The result of this is that Radio Zambia, part of Zambia’s state-run radio broadcasting network, has an audience of about 9.1 million Zambians who readily ‘recycle’ phrases from popular radio programs (165-166). The phrase “Hello, Kitwe?”, and variants thereof, used by Lusaka broadcasters before transferring an allotted four-hour slot of broadcasting to that Zambian city has become, in popular usage, a kind of Zambian version of “Houston, do you read me?” Zambians may use it to attract someone’s attention, often in a semi-comedic manner (167-168). The humor comes from taking a shared reference, with a meaning that is quite accessible to many Zambians, and then deploying it in a different context—case in point, and an example given by Spitulnik, getting the attention of one’s friend in a crowded store (167-168). Of course, there is still an important commonality between the original context and the new context: in both cases, the interlocutor is attempting to get someone else’s attention (168).
Similarly, the phrase “over to you” is widely used in radio broadcasting, and has in turn been appropriated by many Zambians for other contexts. The key element here is turn-taking: one person has completed some action, perhaps a speech action, and is now signaling to someone else that it is their turn to contribute or present some action (Spitulnik 168-169). Spitulnik gives examples of the use of this phrase in weddings, indicating turn-taking to select and lead wedding songs, and even to close a written letter (169). Spitulnik’s examples are clear demonstrations of the use of media to imagine a large-scale collectivity: their use demonstrates the expectation that others, many others, will know what one means because they, too, listen to Radio Zambia.

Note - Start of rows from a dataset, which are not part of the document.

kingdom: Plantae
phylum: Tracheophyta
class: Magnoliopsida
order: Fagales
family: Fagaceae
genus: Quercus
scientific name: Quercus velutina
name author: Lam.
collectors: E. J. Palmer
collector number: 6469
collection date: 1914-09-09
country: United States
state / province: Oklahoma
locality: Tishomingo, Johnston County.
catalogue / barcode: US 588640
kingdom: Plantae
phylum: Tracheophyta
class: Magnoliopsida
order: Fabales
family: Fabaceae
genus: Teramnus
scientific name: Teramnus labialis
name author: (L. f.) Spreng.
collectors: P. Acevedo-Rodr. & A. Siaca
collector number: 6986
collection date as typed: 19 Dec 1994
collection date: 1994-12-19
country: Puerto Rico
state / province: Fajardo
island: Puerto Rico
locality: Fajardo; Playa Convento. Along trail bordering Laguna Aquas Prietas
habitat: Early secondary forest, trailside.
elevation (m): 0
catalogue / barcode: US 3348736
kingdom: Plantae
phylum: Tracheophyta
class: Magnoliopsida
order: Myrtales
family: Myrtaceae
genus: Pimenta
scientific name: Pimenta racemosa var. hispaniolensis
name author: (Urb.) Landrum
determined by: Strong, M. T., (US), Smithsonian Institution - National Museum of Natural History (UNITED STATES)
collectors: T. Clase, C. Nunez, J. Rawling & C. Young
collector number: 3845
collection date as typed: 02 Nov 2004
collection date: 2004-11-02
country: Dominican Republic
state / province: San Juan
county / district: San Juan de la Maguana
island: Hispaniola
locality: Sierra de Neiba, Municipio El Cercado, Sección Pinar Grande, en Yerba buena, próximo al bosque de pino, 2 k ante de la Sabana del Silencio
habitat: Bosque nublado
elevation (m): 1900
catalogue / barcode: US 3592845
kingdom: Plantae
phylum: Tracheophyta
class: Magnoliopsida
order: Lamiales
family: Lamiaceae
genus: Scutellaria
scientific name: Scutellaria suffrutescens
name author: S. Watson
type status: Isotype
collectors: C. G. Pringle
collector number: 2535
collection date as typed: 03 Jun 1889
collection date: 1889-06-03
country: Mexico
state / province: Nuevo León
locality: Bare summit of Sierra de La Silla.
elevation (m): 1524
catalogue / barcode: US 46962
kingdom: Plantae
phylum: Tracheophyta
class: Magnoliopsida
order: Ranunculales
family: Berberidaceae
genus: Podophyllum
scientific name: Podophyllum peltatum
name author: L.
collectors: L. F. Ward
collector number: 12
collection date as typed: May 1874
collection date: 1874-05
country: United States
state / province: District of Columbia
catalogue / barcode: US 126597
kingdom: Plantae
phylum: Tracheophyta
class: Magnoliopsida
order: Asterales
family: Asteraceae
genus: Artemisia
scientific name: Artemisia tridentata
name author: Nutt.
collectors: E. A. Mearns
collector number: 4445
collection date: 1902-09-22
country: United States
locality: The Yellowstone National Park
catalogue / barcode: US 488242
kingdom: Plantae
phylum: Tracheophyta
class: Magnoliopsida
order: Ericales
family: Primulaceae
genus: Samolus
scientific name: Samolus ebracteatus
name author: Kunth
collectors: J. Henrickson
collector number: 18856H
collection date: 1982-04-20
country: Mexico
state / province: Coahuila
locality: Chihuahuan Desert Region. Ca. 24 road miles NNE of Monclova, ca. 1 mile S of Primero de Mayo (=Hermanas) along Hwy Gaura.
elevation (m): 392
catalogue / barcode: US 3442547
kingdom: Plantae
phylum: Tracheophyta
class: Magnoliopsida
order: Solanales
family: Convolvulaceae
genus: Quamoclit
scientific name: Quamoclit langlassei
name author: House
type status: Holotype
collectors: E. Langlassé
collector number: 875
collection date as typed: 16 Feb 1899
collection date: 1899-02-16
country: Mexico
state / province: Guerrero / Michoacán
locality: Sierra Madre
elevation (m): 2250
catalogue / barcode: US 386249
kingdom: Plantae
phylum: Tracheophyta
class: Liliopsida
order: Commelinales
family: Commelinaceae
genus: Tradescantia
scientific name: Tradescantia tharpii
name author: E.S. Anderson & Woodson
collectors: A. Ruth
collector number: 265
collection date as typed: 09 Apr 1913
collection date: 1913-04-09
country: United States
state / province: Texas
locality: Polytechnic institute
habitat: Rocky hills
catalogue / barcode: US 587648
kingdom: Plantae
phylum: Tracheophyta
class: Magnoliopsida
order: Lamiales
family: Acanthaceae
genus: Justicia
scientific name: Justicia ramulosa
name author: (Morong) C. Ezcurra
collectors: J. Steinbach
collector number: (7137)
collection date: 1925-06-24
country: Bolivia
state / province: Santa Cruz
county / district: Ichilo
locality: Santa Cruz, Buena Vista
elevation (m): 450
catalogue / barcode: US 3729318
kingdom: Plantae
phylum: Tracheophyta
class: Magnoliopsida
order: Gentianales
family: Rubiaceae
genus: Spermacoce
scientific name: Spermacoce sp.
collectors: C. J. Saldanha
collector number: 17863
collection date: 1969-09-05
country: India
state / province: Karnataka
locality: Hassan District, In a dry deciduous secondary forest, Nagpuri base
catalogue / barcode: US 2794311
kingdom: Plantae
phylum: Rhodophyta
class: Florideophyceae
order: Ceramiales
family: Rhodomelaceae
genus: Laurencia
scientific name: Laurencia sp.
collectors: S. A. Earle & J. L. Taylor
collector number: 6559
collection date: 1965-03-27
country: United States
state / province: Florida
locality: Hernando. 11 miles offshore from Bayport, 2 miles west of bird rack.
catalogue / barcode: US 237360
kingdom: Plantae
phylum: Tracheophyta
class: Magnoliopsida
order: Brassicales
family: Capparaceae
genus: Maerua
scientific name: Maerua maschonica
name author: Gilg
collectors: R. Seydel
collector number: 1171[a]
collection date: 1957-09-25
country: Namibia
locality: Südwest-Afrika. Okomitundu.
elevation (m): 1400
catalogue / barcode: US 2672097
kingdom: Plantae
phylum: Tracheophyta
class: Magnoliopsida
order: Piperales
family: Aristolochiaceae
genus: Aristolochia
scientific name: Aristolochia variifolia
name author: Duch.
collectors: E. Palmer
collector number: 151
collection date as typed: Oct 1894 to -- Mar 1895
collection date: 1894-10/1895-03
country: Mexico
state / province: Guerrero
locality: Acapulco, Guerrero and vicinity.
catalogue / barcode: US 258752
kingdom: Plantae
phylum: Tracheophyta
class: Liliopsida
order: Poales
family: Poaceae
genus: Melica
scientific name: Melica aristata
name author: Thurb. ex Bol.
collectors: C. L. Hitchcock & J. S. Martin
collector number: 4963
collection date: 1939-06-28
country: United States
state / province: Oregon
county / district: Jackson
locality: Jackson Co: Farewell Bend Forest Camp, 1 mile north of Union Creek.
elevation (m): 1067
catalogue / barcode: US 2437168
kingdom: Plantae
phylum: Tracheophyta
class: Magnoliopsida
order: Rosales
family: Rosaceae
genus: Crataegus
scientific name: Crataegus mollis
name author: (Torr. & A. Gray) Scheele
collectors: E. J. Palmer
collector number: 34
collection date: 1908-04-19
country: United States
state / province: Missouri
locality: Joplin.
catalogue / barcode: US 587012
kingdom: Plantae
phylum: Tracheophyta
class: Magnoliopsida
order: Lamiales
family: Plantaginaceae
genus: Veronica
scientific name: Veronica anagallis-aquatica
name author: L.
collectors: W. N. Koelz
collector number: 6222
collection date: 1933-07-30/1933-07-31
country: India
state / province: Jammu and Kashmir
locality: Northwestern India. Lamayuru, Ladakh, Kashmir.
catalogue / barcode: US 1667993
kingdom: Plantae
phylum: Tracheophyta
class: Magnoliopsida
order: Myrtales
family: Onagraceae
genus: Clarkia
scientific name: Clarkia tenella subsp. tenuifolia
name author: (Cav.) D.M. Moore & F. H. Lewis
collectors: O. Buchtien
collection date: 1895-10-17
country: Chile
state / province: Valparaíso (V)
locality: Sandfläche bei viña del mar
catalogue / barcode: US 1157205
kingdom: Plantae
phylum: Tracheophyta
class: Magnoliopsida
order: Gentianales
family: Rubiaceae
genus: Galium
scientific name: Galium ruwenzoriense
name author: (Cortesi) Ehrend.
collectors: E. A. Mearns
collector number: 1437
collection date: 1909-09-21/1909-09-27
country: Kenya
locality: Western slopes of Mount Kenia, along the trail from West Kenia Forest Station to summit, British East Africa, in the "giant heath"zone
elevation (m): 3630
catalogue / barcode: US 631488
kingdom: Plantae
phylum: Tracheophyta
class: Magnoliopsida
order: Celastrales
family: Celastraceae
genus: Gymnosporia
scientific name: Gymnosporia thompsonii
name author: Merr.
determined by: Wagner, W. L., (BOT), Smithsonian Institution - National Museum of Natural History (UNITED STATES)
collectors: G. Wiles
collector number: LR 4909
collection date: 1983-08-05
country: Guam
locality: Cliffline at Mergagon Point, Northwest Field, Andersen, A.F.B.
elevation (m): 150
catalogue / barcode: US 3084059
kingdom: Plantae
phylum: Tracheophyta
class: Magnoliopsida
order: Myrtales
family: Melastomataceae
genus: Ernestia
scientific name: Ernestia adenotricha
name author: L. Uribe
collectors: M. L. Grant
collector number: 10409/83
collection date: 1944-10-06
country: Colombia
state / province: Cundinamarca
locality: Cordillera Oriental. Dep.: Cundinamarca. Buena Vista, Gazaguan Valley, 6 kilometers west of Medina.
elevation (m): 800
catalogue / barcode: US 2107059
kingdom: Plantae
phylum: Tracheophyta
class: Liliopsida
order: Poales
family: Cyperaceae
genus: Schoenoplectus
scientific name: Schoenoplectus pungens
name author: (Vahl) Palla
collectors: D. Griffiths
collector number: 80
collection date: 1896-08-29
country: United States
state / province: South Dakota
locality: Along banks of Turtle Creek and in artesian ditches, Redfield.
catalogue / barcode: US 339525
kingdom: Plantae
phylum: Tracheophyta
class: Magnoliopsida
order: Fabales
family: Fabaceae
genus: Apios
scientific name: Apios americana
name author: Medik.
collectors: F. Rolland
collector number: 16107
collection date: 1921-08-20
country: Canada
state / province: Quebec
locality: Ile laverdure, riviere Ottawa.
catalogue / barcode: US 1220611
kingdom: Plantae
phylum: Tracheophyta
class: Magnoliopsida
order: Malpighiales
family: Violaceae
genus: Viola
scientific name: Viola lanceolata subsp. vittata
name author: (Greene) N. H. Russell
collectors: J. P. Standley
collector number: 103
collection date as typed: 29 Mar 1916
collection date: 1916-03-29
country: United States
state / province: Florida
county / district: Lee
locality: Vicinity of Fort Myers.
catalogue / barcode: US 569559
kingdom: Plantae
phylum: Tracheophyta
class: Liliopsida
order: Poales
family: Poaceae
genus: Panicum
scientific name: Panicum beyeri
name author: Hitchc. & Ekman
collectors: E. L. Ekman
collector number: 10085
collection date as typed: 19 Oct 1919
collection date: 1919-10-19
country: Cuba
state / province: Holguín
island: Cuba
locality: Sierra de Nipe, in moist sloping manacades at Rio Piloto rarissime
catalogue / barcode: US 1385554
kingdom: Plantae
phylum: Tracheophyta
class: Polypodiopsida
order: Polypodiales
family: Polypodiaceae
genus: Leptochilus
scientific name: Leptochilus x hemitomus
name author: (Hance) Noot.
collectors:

Bollywood films present another powerful example. As Tejaswini explains, it is quite common for Bombay studios to remake Hollywood films, as well as those of more regional Indian languages like Telugu and Tamil, and older films in Hindi (281-283). However, Bombay filmmakers go to great lengths to take common Indian moral values into account. They will refuse to adapt Hollywood films which, in their opinion, go against the grain of Indian morality in such a way that would cause them to repel Indian audiences (288-289). The American film Fatal Attraction is case in point: an Indian filmmaker refused to adapt it because he felt that audiences would be unable to empathize with a protagonist whose motivation for adultery was boredom (288). By refusing to adapt certain Hollywood films for the sake of Indian moral conventions, filmmakers are helping to reify a certain conception of what is and is not acceptably Indian. One can only wonder whether those conceptions would shift if the filmmakers took more risks, or how long it would take for the films to shift in order to ‘track’ widespread changes in moral values within Indian society.
A similar case is the exclusion of teyo-dawa ‘schoolgirl’ speech in self-representing form from print media in Japan during the Meiji period (Inoue 108). It was simultaneously marginalized, and also resignified as the default female voice. Teyo-dawa was marginalized by Japanese modernizers, male and female, even as it proliferated in print media designed to appeal to young women (108-124). Like Bollywood films and the conceptions of Indian morality they reify, the uses of teyo-dawa speech in media signified particular audiences, who could comprehend themselves as members of a much larger collectivity.